Dataset entries:
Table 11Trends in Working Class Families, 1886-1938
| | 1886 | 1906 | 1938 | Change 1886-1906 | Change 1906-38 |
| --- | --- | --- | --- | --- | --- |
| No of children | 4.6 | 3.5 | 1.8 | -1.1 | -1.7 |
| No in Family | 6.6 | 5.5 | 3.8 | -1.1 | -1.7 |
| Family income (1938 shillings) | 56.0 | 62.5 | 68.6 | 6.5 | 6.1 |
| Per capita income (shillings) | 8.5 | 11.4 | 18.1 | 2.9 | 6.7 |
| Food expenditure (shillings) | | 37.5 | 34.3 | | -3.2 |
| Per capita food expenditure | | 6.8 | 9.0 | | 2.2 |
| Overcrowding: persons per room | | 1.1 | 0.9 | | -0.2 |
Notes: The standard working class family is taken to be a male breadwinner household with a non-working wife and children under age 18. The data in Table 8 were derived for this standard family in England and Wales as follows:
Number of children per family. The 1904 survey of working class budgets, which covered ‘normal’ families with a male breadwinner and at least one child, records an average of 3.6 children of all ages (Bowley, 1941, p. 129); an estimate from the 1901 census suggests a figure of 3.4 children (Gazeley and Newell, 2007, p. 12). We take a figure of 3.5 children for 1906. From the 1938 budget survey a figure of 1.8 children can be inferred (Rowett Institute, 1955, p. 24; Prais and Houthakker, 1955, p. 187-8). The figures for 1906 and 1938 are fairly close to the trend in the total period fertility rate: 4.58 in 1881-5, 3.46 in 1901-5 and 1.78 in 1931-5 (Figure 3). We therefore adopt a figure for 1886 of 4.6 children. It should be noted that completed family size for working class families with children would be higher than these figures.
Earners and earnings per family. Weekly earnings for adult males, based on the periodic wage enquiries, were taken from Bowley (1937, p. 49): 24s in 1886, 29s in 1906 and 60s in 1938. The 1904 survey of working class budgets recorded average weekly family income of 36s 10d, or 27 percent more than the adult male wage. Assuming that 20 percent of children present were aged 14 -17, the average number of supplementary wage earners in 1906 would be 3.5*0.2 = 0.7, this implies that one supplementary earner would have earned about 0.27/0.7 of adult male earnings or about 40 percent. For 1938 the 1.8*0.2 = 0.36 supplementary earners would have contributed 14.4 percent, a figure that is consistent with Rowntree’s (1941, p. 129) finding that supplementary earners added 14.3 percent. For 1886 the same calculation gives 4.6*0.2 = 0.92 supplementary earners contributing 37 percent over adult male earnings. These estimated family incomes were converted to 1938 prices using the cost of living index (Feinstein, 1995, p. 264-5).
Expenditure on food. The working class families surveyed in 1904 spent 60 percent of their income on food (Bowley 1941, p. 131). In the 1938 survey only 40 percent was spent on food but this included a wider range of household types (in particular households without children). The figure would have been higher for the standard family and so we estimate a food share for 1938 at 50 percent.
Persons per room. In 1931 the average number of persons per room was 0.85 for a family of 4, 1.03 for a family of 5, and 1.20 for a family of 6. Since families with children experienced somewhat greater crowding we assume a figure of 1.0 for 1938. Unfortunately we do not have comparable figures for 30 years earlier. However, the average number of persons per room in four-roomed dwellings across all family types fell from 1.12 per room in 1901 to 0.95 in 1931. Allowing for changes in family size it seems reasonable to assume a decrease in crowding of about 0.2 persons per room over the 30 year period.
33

## [Your objective]
Wherever the string "higher" appears in the entries above, list that line.

## [Response area]
Number of children per family. The 1904 survey of working class budgets, which covered ‘normal’ families with a male breadwinner and at least one child, records an average of 3.6 children of all ages (Bowley, 1941, p. 129); an estimate from the 1901 census suggests a figure of 3.4 children (Gazeley and Newell, 2007, p. 12). We take a figure of 3.5 children for 1906. From the 1938 budget survey a figure of 1.8 children can be inferred (Rowett Institute, 1955, p. 24; Prais and Houthakker, 1955, p. 187-8). The figures for 1906 and 1938 are fairly close to the trend in the total period fertility rate: 4.58 in 1881-5, 3.46 in 1901-5 and 1.78 in 1931-5 (Figure 3). We therefore adopt a figure for 1886 of 4.6 children. It should be noted that completed family size for working class families with children would be higher than these figures.
Expenditure on food. The working class families surveyed in 1904 spent 60 percent of their income on food (Bowley 1941, p. 131). In the 1938 survey only 40 percent was spent on food but this included a wider range of household types (in particular households without children). The figure would have been higher for the standard family and so we estimate a food share for 1938 at 50 percent.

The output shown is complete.